2016-01-06

How to extract comments from a JPEG file

This blog post explains how to extract comments from a JPEG file. Each JPEG file consists of segments. Each segment describes parts of the image data or metadata. The comments are in segments with marker COM (0xfe), there can be any number of them, anywhere (usually before the SOS segment) in the file.

Use the rdjpgcom command-line tool to extract comments. The tool is part of libjpeg, and on Ubuntu and Debian systems it can be installed with (don't type the leading $):

$ sudo apt-get install libjpeg-progs

Once installed, use it like this to print all comments in the JPEG file, with a terminating newline added to each:

$ rdjpgcom file.jpg

If the file doesn't have any comment, the output of rdjpgcom is empty. Here is how to add comments:

$ wrjpgcom -c 'COMfoo' com0.jpg >com1.jpg
$ wrjpgcom -c 'COMbar' com1.jpg >com2.jpg
After adding the comments, it will look like this:
$ rdjpgcom com2.jpg
COMfoo
COMbar

If you also want to see the unprintable characters (unsafe on a terminal), pass the -raw flag:

$ rdjpgcom -raw file.jpg

If you need a library, use the following C code, which is a minimalistic reimplementation of rdjpgcom -a:

/*
 * getjpegcom.c: Get comments from JPEG files.
 * by pts@fazekas.hu at Wed Jan  6 20:48:07 CET 2016
 *
 *   $ gcc -W -Wall -Wextra -Werror -s -O2 -o getjpegcom getjpegcom.c &&
 *   $ ./getjpegcom <file.jpg
 */

#include <stdio.h>
#if defined(MSDOS) || defined(WIN32)
#include <fcntl.h>  /* setmode. */
#endif

/* Get and print all comments in a JPEG file.

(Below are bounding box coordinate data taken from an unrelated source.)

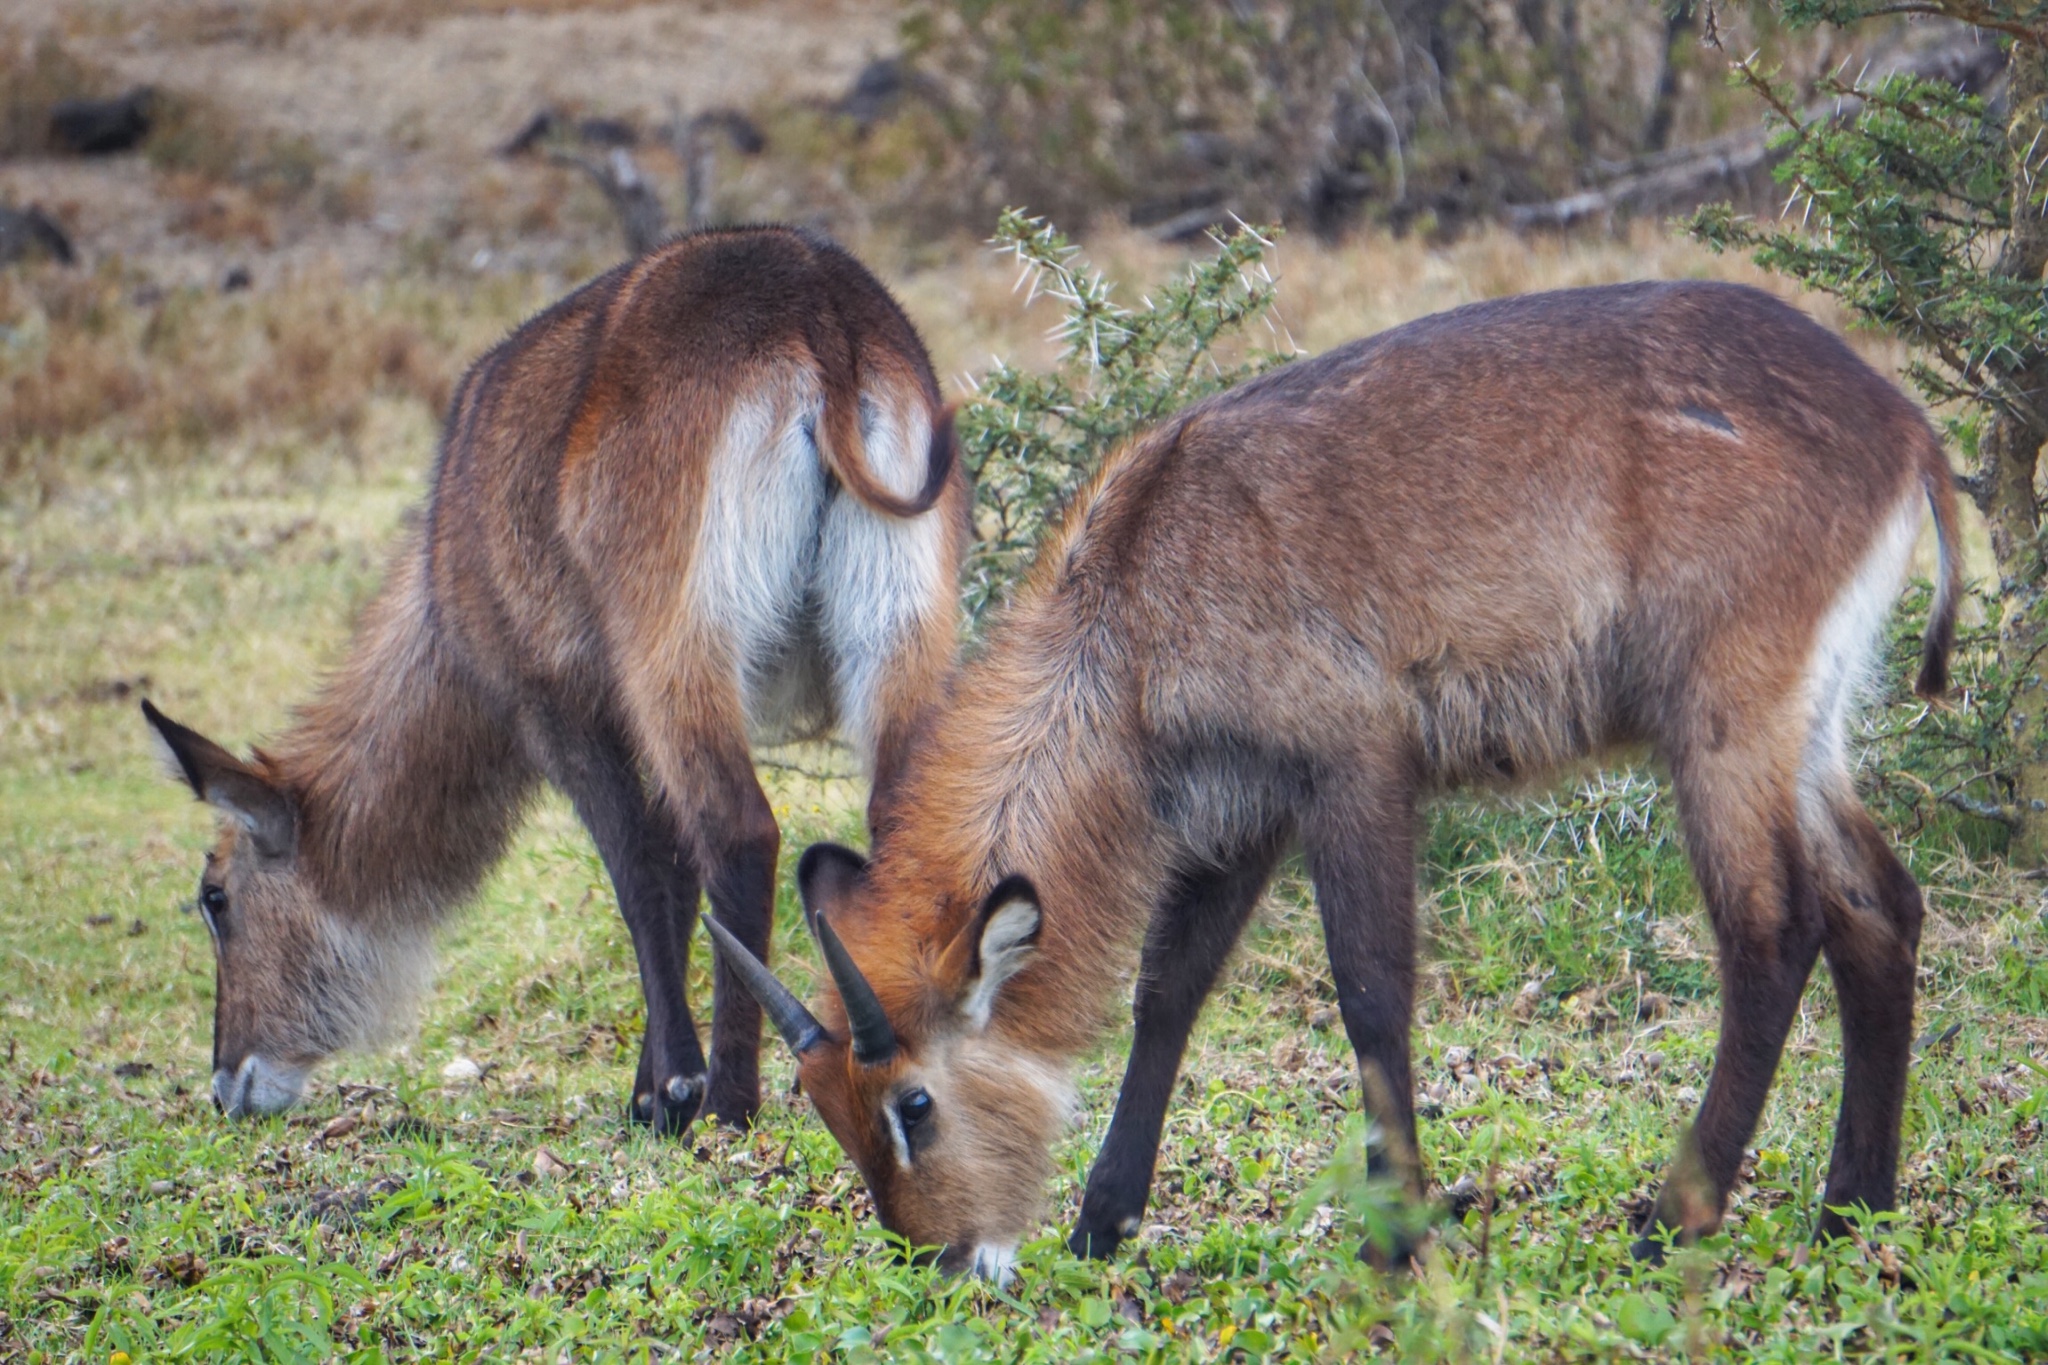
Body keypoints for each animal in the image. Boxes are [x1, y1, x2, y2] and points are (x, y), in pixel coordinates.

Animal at [142, 229, 966, 1137]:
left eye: (215, 897)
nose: (226, 1084)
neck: (441, 573)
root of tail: (819, 301)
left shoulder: (553, 705)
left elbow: (643, 876)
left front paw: (672, 1089)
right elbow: (674, 872)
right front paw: (650, 1088)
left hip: (677, 646)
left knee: (740, 834)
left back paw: (729, 1101)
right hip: (895, 636)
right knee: (893, 822)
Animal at [708, 280, 1966, 1285]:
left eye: (912, 1103)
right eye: (825, 1110)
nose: (944, 1262)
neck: (1135, 584)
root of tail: (1901, 423)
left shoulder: (1351, 767)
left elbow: (1368, 993)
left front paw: (1398, 1236)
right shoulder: (1239, 809)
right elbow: (1167, 991)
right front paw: (1102, 1224)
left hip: (1720, 721)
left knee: (1773, 931)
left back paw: (1671, 1225)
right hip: (1803, 730)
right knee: (1877, 908)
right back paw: (1852, 1214)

Comments are written to of,
 * with a newline appended as terminator.
 *
 * Returns 0 on success, or a negative number on error.
 */
static int get_jpeg_comments(FILE *f, FILE *of) {
  int c, m;
  unsigned ss;
#if defined(MSDOS) || defined(WIN32)
  setmode(fileno(f), O_BINARY);
  setmode(fileno(of), O_BINARY);
#endif
  if (ferror(f)) return -1;
  /* A typical JPEG file has markers in these order:
   *   d8 e0_JFIF e1 e1 e2 db db fe fe c0 c4 c4 c4 c4 da d9.
   *   The first fe marker (COM, comment) was near offset 30000.
   * A typical JPEG file after filtering through jpegtran:
   *   d8 e0_JFIF fe fe db db c0 c4 c4 c4 c4 da d9.
   *   The first fe marker (COM, comment) was at offset 20.
   */
  if ((c = getc(f)) < 0) return -2;  /* Truncated (empty). */
  if (c != 0xff) return -3;
  if ((c = getc(f)) < 0) return -2;  /* Truncated. */
  if (c != 0xd8) return -3;  /* Not a JPEG file, SOI expected. */
  for (;;) {
    /* printf("@%ld\n", ftell(f)); */
    if ((c = getc(f)) < 0) return -2;  /* Truncated. */
    if (c != 0xff) return -3;  /* Not a JPEG file, marker expected. */
    if ((m = getc(f)) < 0) return -2;  /* Truncated. */
    while (m == 0xff) {  /* Padding. */
      if ((m = getc(f)) < 0) return -2;  /* Truncated. */
    }
    if (m == 0xd8) return -4;  /* SOI unexpected. */
    if (m == 0xd9) break;  /* EOI. */
    if (m == 0xda) break;  /* SOS. Would need special escaping to process. */
    /* printf("MARKER 0x%02x\n", m); */
    if ((c = getc(f)) < 0) return -2;  /* Truncated. */
    ss = (c + 0U) << 8;
    if ((c = getc(f)) < 0) return -2;  /* Truncated. */
    ss += c;
    if (ss < 2) return -5;  /* Segment too short. */
    for (ss -= 2; ss > 0; --ss) {
      if ((c = getc(f)) < 0) return -2;  /* Truncated. */
      if (m == 0xfe) putc(c, of);  /* Emit comment char. */
    }
    if (m == 0xfe) putc('\n', of);  /* End of comment. */
  }
  return 0;
}

int main(int argc, char **argv) {
  (void)argc; (void)argv;
  return -get_jpeg_comments(stdin, stdout);
}

Here is how to compile and run it:

$ gcc -W -Wall -Wextra -Werror -s -O2 -o getjpegcom getjpegcom.c
$ ./getjpegcom com2.jpg
COMfoo
COMbar